--- CONSIGNE ---
Recopiez ligne par ligne, sans aucune modification, l'ensemble des entrées ci-dessous.

--- ENTRÉES EXTRAITES ---

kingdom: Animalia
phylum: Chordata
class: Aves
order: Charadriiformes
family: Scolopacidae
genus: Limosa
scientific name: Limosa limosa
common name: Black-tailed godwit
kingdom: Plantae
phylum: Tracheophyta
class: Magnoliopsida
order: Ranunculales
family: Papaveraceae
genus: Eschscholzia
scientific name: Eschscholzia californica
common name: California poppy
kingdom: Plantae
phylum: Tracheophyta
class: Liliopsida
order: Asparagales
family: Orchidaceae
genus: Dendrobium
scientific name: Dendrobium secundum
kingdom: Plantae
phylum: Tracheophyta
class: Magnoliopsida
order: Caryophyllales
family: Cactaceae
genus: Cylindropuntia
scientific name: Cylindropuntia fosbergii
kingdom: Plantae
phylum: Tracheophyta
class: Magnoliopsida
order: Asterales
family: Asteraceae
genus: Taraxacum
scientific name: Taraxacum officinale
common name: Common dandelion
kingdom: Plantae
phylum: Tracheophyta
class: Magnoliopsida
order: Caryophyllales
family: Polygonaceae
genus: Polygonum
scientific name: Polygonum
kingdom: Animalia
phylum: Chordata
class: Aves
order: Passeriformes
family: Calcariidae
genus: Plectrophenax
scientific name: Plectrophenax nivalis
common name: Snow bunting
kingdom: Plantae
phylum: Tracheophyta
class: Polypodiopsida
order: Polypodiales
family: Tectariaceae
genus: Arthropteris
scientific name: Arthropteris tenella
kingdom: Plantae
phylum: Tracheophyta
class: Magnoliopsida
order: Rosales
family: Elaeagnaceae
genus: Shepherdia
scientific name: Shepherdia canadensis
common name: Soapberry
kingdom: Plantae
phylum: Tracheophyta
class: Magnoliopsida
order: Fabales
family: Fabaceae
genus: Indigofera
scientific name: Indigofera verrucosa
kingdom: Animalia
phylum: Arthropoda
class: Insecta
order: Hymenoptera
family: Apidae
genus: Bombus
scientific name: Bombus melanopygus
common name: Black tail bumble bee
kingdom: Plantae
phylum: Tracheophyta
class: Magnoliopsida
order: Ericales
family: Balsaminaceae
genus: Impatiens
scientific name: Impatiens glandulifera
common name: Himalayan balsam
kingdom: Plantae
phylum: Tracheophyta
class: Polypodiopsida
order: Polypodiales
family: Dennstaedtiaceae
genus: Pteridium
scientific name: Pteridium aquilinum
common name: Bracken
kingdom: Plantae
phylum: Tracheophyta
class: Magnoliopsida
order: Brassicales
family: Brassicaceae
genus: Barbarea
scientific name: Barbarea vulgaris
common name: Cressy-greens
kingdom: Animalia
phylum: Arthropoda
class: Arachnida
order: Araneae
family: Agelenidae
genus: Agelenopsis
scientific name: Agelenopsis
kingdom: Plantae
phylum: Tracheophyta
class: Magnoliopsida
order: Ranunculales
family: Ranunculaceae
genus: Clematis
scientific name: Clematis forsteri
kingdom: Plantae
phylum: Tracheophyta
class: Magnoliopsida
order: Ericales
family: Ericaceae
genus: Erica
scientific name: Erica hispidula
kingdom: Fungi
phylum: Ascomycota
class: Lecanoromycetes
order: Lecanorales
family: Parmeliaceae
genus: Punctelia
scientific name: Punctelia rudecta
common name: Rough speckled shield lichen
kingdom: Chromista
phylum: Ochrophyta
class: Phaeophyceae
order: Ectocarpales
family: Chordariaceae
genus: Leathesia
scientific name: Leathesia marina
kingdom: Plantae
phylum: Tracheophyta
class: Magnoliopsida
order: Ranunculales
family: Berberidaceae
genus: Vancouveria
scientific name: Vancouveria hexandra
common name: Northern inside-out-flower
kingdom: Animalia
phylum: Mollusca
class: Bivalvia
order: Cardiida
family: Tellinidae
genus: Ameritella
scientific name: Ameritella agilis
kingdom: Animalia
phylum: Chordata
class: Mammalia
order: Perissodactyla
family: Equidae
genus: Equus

--- RÉPONSE ATTENDUE ---
kingdom: Animalia
phylum: Chordata
class: Aves
order: Charadriiformes
family: Scolopacidae
genus: Limosa
scientific name: Limosa limosa
common name: Black-tailed godwit
kingdom: Plantae
phylum: Tracheophyta
class: Magnoliopsida
order: Ranunculales
family: Papaveraceae
genus: Eschscholzia
scientific name: Eschscholzia californica
common name: California poppy
kingdom: Plantae
phylum: Tracheophyta
class: Liliopsida
order: Asparagales
family: Orchidaceae
genus: Dendrobium
scientific name: Dendrobium secundum
kingdom: Plantae
phylum: Tracheophyta
class: Magnoliopsida
order: Caryophyllales
family: Cactaceae
genus: Cylindropuntia
scientific name: Cylindropuntia fosbergii
kingdom: Plantae
phylum: Tracheophyta
class: Magnoliopsida
order: Asterales
family: Asteraceae
genus: Taraxacum
scientific name: Taraxacum officinale
common name: Common dandelion
kingdom: Plantae
phylum: Tracheophyta
class: Magnoliopsida
order: Caryophyllales
family: Polygonaceae
genus: Polygonum
scientific name: Polygonum
kingdom: Animalia
phylum: Chordata
class: Aves
order: Passeriformes
family: Calcariidae
genus: Plectrophenax
scientific name: Plectrophenax nivalis
common name: Snow bunting
kingdom: Plantae
phylum: Tracheophyta
class: Polypodiopsida
order: Polypodiales
family: Tectariaceae
genus: Arthropteris
scientific name: Arthropteris tenella
kingdom: Plantae
phylum: Tracheophyta
class: Magnoliopsida
order: Rosales
family: Elaeagnaceae
genus: Shepherdia
scientific name: Shepherdia canadensis
common name: Soapberry
kingdom: Plantae
phylum: Tracheophyta
class: Magnoliopsida
order: Fabales
family: Fabaceae
genus: Indigofera
scientific name: Indigofera verrucosa
kingdom: Animalia
phylum: Arthropoda
class: Insecta
order: Hymenoptera
family: Apidae
genus: Bombus
scientific name: Bombus melanopygus
common name: Black tail bumble bee
kingdom: Plantae
phylum: Tracheophyta
class: Magnoliopsida
order: Ericales
family: Balsaminaceae
genus: Impatiens
scientific name: Impatiens glandulifera
common name: Himalayan balsam
kingdom: Plantae
phylum: Tracheophyta
class: Polypodiopsida
order: Polypodiales
family: Dennstaedtiaceae
genus: Pteridium
scientific name: Pteridium aquilinum
common name: Bracken
kingdom: Plantae
phylum: Tracheophyta
class: Magnoliopsida
order: Brassicales
family: Brassicaceae
genus: Barbarea
scientific name: Barbarea vulgaris
common name: Cressy-greens
kingdom: Animalia
phylum: Arthropoda
class: Arachnida
order: Araneae
family: Agelenidae
genus: Agelenopsis
scientific name: Agelenopsis
kingdom: Plantae
phylum: Tracheophyta
class: Magnoliopsida
order: Ranunculales
family: Ranunculaceae
genus: Clematis
scientific name: Clematis forsteri
kingdom: Plantae
phylum: Tracheophyta
class: Magnoliopsida
order: Ericales
family: Ericaceae
genus: Erica
scientific name: Erica hispidula
kingdom: Fungi
phylum: Ascomycota
class: Lecanoromycetes
order: Lecanorales
family: Parmeliaceae
genus: Punctelia
scientific name: Punctelia rudecta
common name: Rough speckled shield lichen
kingdom: Chromista
phylum: Ochrophyta
class: Phaeophyceae
order: Ectocarpales
family: Chordariaceae
genus: Leathesia
scientific name: Leathesia marina
kingdom: Plantae
phylum: Tracheophyta
class: Magnoliopsida
order: Ranunculales
family: Berberidaceae
genus: Vancouveria
scientific name: Vancouveria hexandra
common name: Northern inside-out-flower
kingdom: Animalia
phylum: Mollusca
class: Bivalvia
order: Cardiida
family: Tellinidae
genus: Ameritella
scientific name: Ameritella agilis
kingdom: Animalia
phylum: Chordata
class: Mammalia
order: Perissodactyla
family: Equidae
genus: Equus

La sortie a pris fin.